WEDDING OUT THE FLOWERS MYTH
JIMMY PIERCE says one of the heroes of Blackburn’s title triumph is remembered for all the wrong reasons
CURIOUS as to whether certain former footballers stir the same emotions in others as they do in me, I regularly ask friends for the first thing that comes into their head when I mention various obscure 1990s footballers. It’s one of my favourite pastimes.
The beauty of the question is that it asks its recipients, often without realising, to summarise a footballer’s legacy in a single word or short anecdote. That the response has to be instantaneous rather than considered, should produce the fairest reflection of a career. Or so my theory goes.
There are of course those infamous for specific incidents. It would be very rare, for example, to mention David Busst without reference to his horrific leg break at Old Trafford. There are also the club-hopping journeymen and one-club stalwarts recognised for being so in an otherwise non-descript playing career.
However, for many ex-pros, this game deals them a cruel hand. None more so for me than former Blackburn Rovers and England international goalkeeper Tim Flowers.
Apparently for many, the name Tim Flowers conjures images of the man staring down at the edge of his own six-yard box, bemused and embarrassed, wondering how a speculative Stan Collymore shot has suddenly leaped over his shoulder and in to an empty net.
For others, he evokes memories of nothing more than the fluorescent ‘rainbow’ jersey worn by most keepers with kits made by Asics in the mid-90s.
For a small number, Flowers is remembered as somewhat of a joke figure for his post-match interview after beating Newcastle United in the penultimate match of the 1994/95 season.
Flowers, responding indirectly to Alex Ferguson’s questioning of Blackburn’s nerve in the title run in, passionately made his point with five separate references to his side’s ‘bottle’.
Not only do these recollections completely undermine my theory, but they are also unjust. Not least because his performance before the ‘bottle’ interview is conspicuously absent.
Having lost at home to Manchester City and away to West Ham in April, Blackburn Rovers’ title charge was faltering, letting a six-point lead over Manchester United slip to just two by the time they played host to Newcastle.
With the reigning Champions favourites to pick up all three points at home to Southampton two nights later, this fixture was arguably the most important in the club’s history. Owing to United’s superior goal difference, anything but victory and Rovers’ destiny would no longer be in their own hands.
Mid-way through the first half, Alan Shearer headed Graeme Le Saux’s left wing cross past a helpless Pavel Srnicek to put Rovers one up. This is where the story ends for most – Blackburn win 1-0 and go on to clinch the title at Anfield courtesy of United’s failure to beat West Ham at Upton Park. That Tim Flowers produced a career-defining performance is widely overlooked and remarkably undercelebrated.
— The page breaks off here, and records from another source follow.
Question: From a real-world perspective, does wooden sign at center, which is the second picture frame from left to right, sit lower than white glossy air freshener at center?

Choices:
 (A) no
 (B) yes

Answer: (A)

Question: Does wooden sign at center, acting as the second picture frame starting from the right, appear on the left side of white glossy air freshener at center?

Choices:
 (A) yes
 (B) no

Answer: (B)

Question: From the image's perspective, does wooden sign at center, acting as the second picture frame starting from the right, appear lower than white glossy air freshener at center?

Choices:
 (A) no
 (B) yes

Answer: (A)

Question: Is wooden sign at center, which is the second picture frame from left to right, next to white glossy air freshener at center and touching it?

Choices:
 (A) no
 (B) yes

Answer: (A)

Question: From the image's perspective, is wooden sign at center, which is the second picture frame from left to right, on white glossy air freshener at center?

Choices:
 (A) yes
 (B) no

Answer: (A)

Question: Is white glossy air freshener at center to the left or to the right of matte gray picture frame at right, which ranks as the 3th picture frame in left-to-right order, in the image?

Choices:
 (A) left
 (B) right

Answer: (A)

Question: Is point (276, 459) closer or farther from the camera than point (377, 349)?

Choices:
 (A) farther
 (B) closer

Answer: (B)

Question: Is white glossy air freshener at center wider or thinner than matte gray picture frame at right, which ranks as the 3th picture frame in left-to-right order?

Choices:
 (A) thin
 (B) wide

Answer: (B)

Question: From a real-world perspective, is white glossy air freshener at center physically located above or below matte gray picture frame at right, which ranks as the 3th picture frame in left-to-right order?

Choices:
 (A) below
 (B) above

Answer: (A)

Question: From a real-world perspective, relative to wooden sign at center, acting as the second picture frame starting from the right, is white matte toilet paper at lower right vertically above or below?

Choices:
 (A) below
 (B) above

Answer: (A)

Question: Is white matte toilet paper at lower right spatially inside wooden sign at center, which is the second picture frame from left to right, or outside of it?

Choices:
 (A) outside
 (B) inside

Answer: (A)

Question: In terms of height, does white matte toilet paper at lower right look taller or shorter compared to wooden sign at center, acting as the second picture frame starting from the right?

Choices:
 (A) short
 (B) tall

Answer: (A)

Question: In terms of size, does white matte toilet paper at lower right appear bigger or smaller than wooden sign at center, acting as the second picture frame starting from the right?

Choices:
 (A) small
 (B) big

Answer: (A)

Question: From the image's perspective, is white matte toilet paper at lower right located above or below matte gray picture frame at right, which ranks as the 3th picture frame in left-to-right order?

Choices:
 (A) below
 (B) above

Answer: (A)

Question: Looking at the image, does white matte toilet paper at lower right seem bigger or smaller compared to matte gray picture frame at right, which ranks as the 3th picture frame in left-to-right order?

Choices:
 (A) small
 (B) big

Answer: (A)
Acrobatically tipping over a rising Peter Beardsley drive, getting down low to his right to keep out a Ruel Fox snapshot destined for the bottom corner, sharply changing direction to push away John Beresford’s angled strike - just three of a string of fine saves made under the most intense pressure when it really mattered.
“The best performance I’ve seen live in any sport, not just football” said a friend of mine recently. An exaggerating Blackburn fan re-living former glories, you might think. Perhaps, and who can blame them in the context of the club’s current decline, but the quality of the saves and timing of the performance cannot be underestimated.
Any less of a display and the title would have remained in Manchester for a third consecutive season rather than making the journey 35 miles further north. Put simply, Britain’s most expensive goalkeeper (at the time) was determined to keep a clean sheet that night. In doing so, he effectively won his team their first championship in 81 years.
By all accounts, Flowers was an excellent professional. An exemplary trainer in his early years and impeccable role model for younger pros in the latter stages of his career (turning a blind eye to the time he was sent off as an unused substitute for foul and abusive language towards a linesman at the now defunct Highfield Road in 1998).
Yet despite his stellar reputation, 11 England caps and a Premier League (and Le Tournoi!) winner’s medal, he’s mostly remembered for ranting to an interviewer and conceding a freak goal shown on every bloopers
compilation made since. He can take some solace from the fact that the Collymore goal did not affect his career in the way that Paul Robinson’s similarly unfortunate episode for England in Croatia did for him. Neither were at fault and neither should be defined by such incidents.
Unlike Kevin Keegan’s public overspill of passion a year later, however, Flowers’ was an expression of triumph which should accompany rather than overshadow a superlative individual performance which brought unbridled joy to the blue and white of East Lancashire.